Researchers from Finland looked for trends in risk of heart disease in adults who were obese/overweight in childhood. The article published in The New England Journal of Medicine found that adults who were obese in childhood but not in adulthood had similar risk of cardiovascular disease as those who were never obese.
About the Study
The article used data collected from four cohort studies with information on 6,328 people over an average of 23 years. All people had body mass index (BMI) measured in childhood and adulthood. BMI is a measure of weight that takes into account an individual's height. In this study, a BMI of 30 or greater was considered obese.
Compared to people with ideal weight throughout their life, people who were overweight/obese in childhood and adulthood had increased risk of cardiovascular disease including:
- 5.4 times greater risk of type 2 diabetes
- 2.7 times greater risk of high blood pressure
- 1.8 times greater risk of low-density (LDL) “bad” cholesterol
- 2.1 times greater risk of decreased high-density (HDL) “good” cholesterol
- 3 times greater risk of elevated triglyceride levels
- 1.7 times greater risk of increase thickening in wall of carotid artery
When people who were overweight or obese as children but then normal weight in adulthood were compared to people who were ideal weight throughout their life, there was no significant difference in cardiovascular disease risk.
How Does This Affect You?
This is an observational study, which means the results have limited reliability. Researchers do not control for factors that may influence the outcome, simply observe and look for trends. While there were some strong associations found in this study, we cannot conclude that there is an absolute link. This study, however, is one of many studies that have suggested the benefits of positive lifestyle changes on risk of heart disease.
Ideally, this study will be a motivator for young adults that have been overweight or obese, or for parents of children who are overweight or obese. It is never too late to start making positive changes for a healthier body.
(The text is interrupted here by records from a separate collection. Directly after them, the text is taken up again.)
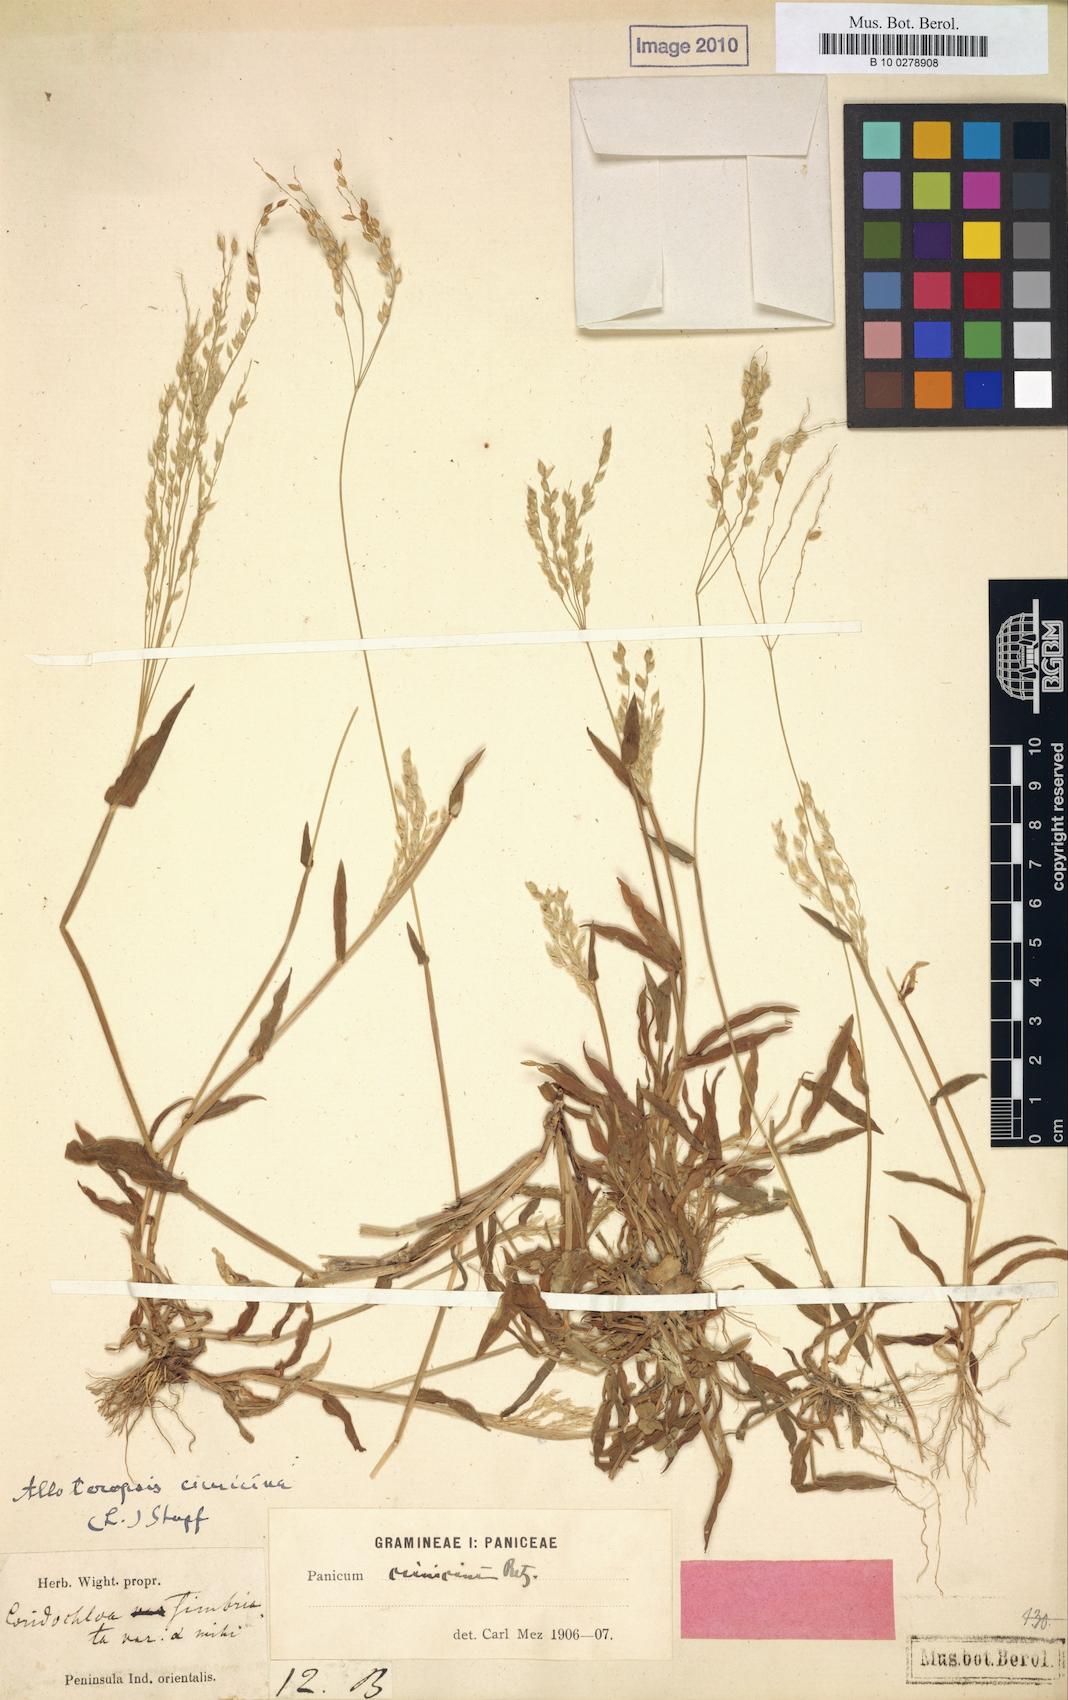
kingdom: Plantae
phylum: Tracheophyta
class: Liliopsida
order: Poales
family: Poaceae
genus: Alloteropsis
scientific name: Alloteropsis Coridochloa fimbriata
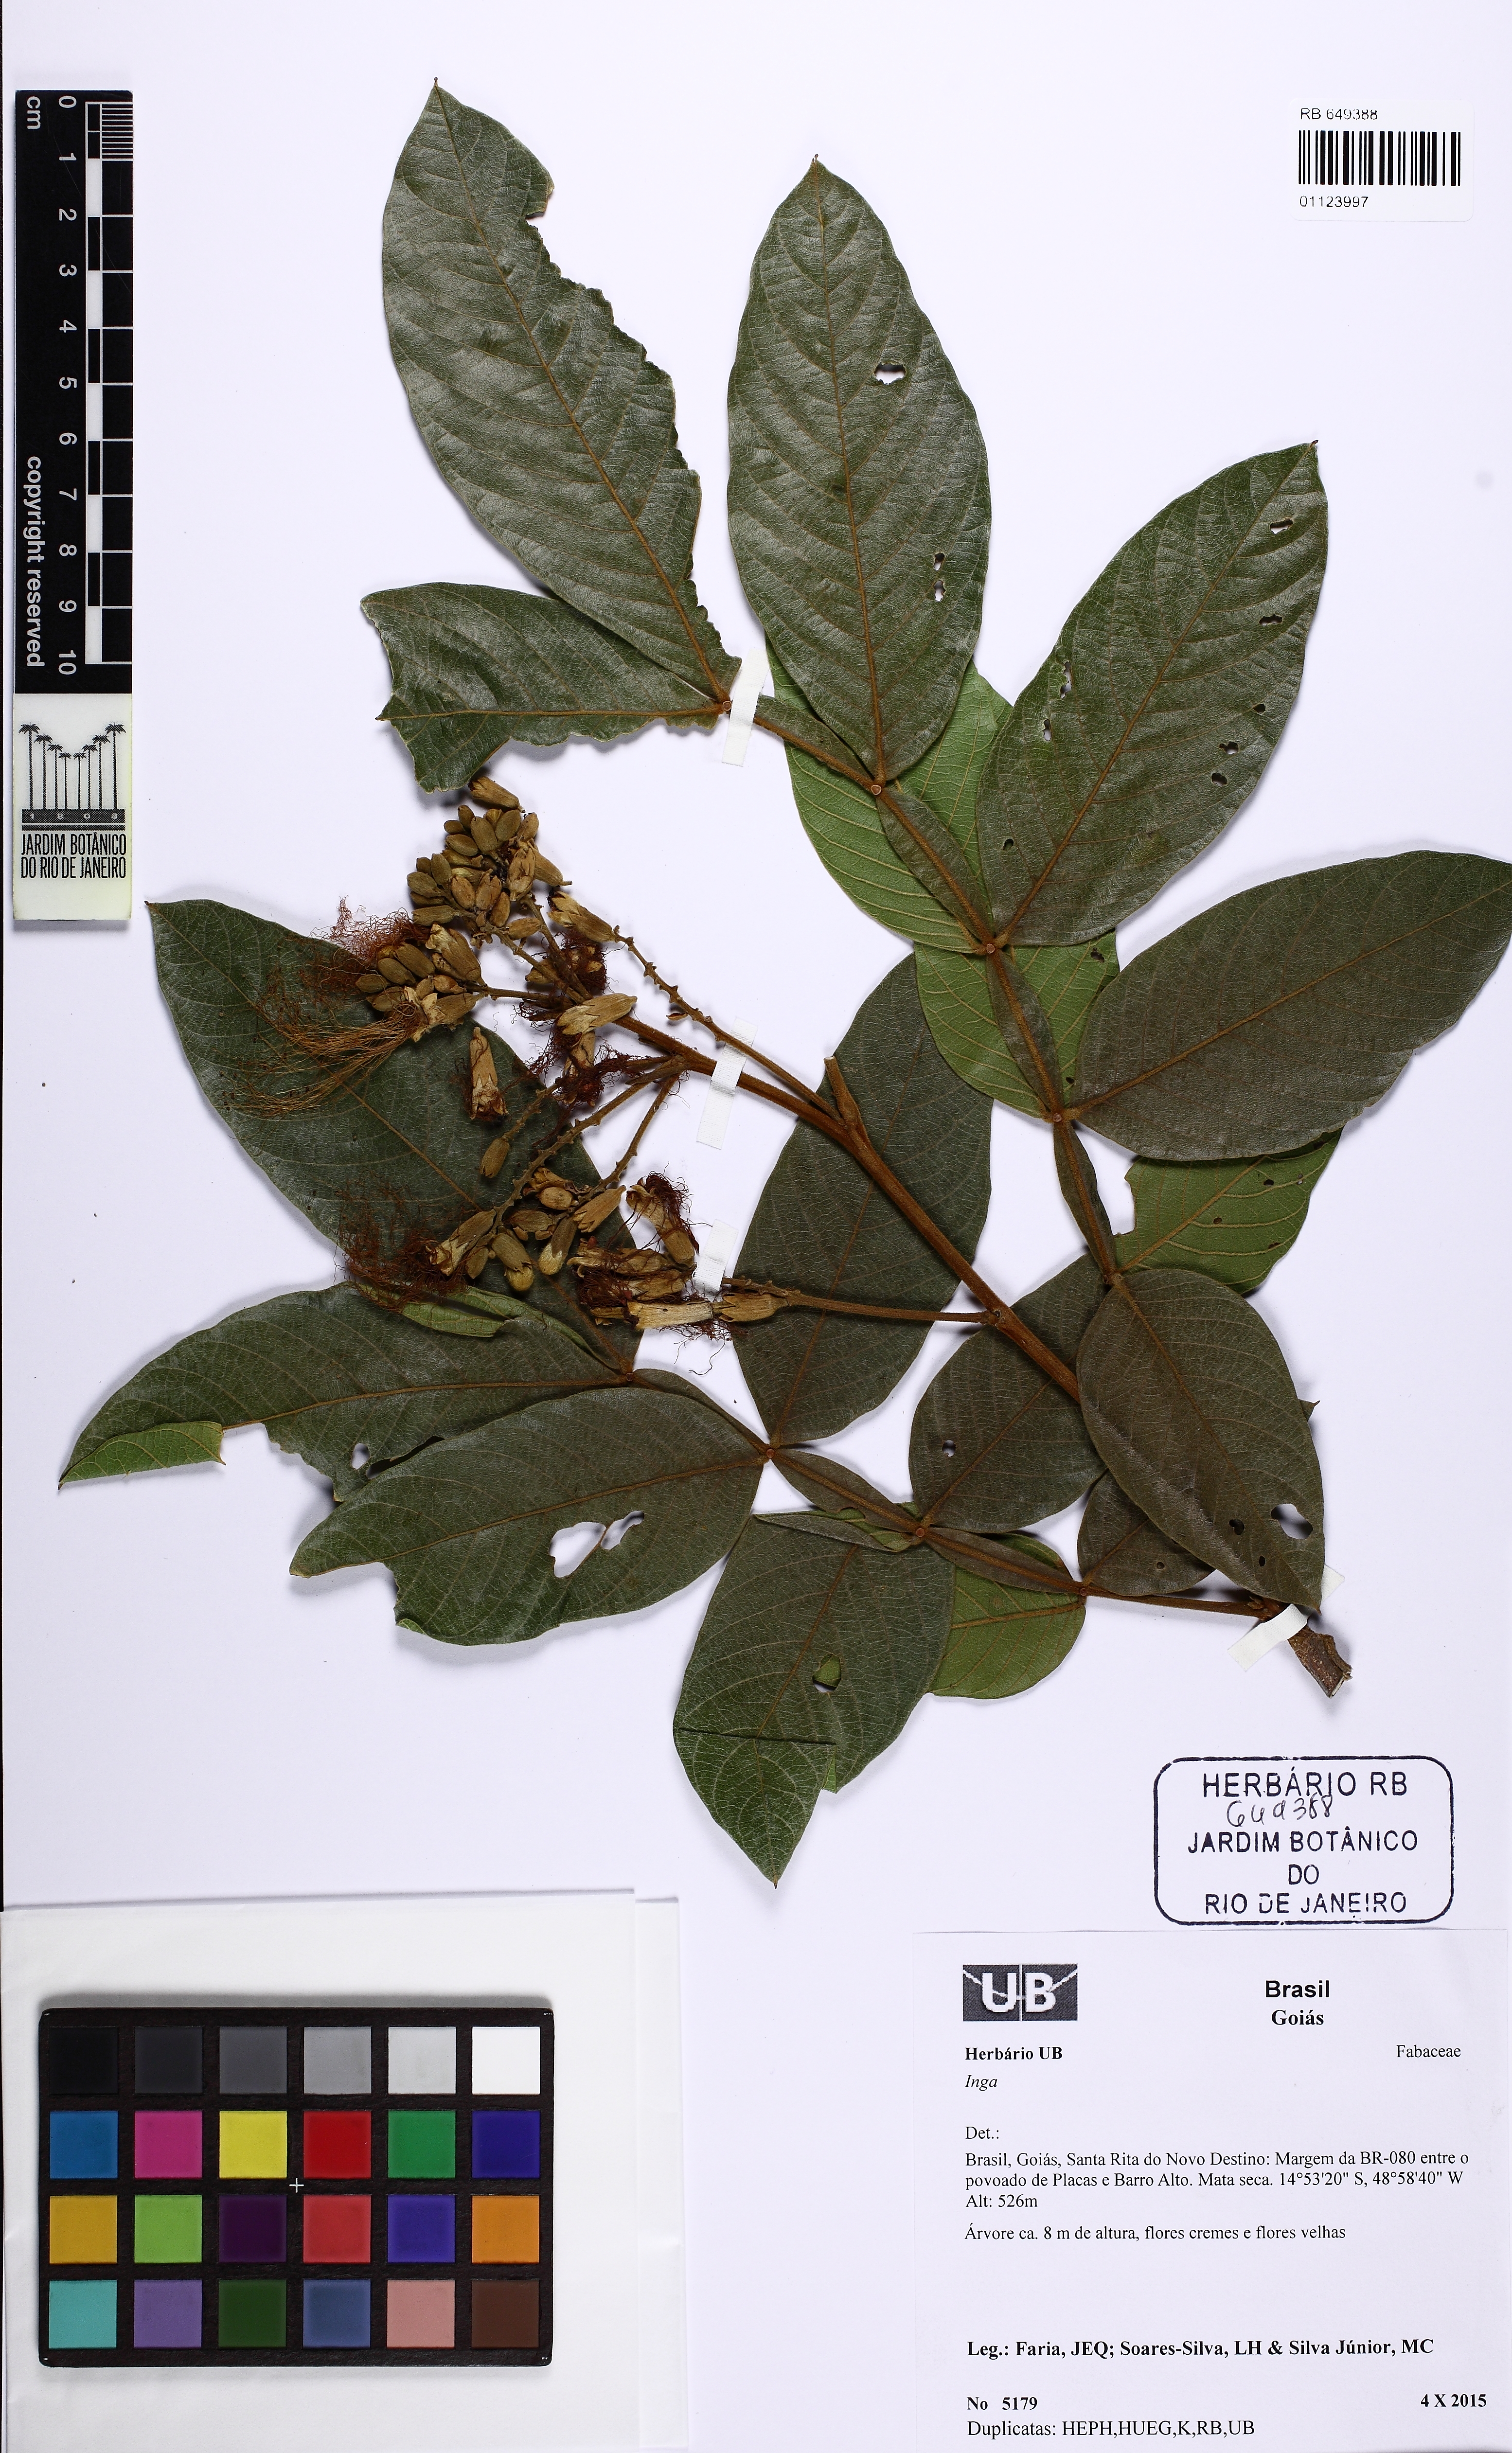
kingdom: Plantae
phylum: Tracheophyta
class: Magnoliopsida
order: Fabales
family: Fabaceae
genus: Inga
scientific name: Inga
Although this study is promising news for children’s future health, it does not mean current obesity in children should be given a pass. Rates of diabetes and hypertension are climbing in children, which have health consequences of their own. In addition, lifestyle habits and attitude toward health and wellness develop in childhood and adolescence. It will be easier to make healthy choices as an adult if they were habits in childhood, as opposed to having to overcome bad habits. The sooner children are out of the weight gain cycle the easier it will be for them to maintain healthy weight as adults.